Two new studies have looked into the formation of rocky planets like Earth and Mars and discovered that the chemical composition of planets is dictated by the hellish conditions of their evolution.
According to the research, as planets grow through the accretion of material from a planetary nebula, they collide with a significant fraction of large bodies. These collisions generate heat, which leads to a molten planet with magma oceans and an atmosphere of vaporized rocks. As long as the planet is smaller than Mars this atmosphere will escape into space.
Both studies are published in Nature. The first one focus on the theoretical side of planetary formation. To study what the primordial Solar System was made of, planetary scientists use chondrite meteorites, meteorites made of stony non-metallic materials like rocky planets.

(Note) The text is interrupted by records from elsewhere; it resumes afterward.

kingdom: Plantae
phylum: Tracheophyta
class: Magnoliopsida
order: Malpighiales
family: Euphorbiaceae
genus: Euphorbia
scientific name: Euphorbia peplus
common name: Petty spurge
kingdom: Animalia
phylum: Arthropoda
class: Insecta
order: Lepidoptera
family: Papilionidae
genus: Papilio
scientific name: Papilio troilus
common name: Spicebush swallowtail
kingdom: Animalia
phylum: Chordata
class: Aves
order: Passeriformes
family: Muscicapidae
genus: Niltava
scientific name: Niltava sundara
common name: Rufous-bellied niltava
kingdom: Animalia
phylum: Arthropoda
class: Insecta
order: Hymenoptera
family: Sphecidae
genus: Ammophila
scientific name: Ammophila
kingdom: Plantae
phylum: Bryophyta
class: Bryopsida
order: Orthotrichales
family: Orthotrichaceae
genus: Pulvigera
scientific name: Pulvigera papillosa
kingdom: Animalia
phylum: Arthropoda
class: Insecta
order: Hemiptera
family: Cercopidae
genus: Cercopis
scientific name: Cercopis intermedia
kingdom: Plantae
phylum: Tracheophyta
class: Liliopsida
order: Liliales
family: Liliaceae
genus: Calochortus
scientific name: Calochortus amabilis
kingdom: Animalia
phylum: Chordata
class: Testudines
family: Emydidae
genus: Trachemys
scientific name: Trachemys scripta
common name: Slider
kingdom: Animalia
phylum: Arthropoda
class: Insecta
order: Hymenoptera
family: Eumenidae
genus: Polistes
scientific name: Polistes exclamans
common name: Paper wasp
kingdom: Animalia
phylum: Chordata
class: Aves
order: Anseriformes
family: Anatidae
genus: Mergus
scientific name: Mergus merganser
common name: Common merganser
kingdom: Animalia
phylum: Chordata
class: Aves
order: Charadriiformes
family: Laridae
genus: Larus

However, the way these meteorites are structured is very different to planets, where chemicals tend to be distinct, so it was not clear how the planets attain such a different structure. The process might be due to the violent process of how they form, or if there were differences in the primordial nebula. The study points the finger at the former, suggesting 40 percent of Earth’s mass might have been lost due to this mechanism.
“Our work changes our views on how planets attain their physical and chemical characteristics," Dr Remco Hin, lead author of the first study from the University of Bristol, said in a statement. “While it was previously known that building planets is a violent process and that the compositions of planets such as Earth are distinct, it was not clear that these features were linked.”
“We now show that vapour loss during the high-energy collisions of planetary accretion has a profound effect on a planet's composition.”
The findings are linked to the amount of magnesium found in planets and asteroids. Earth, Mars, and asteroid Vesta have different magnesium isotopes ratios, suggesting that the value was shaped by the differences in collision history.
The second study, also published in Nature, comes from the University of Oxford and provides experimental backing to the first study's hypothesis. The researchers melted rock and looked at which elements would become volatile. They proposed impacts, especially the gigantic one that created the Moon, as the cause for Earth’s chemical composition.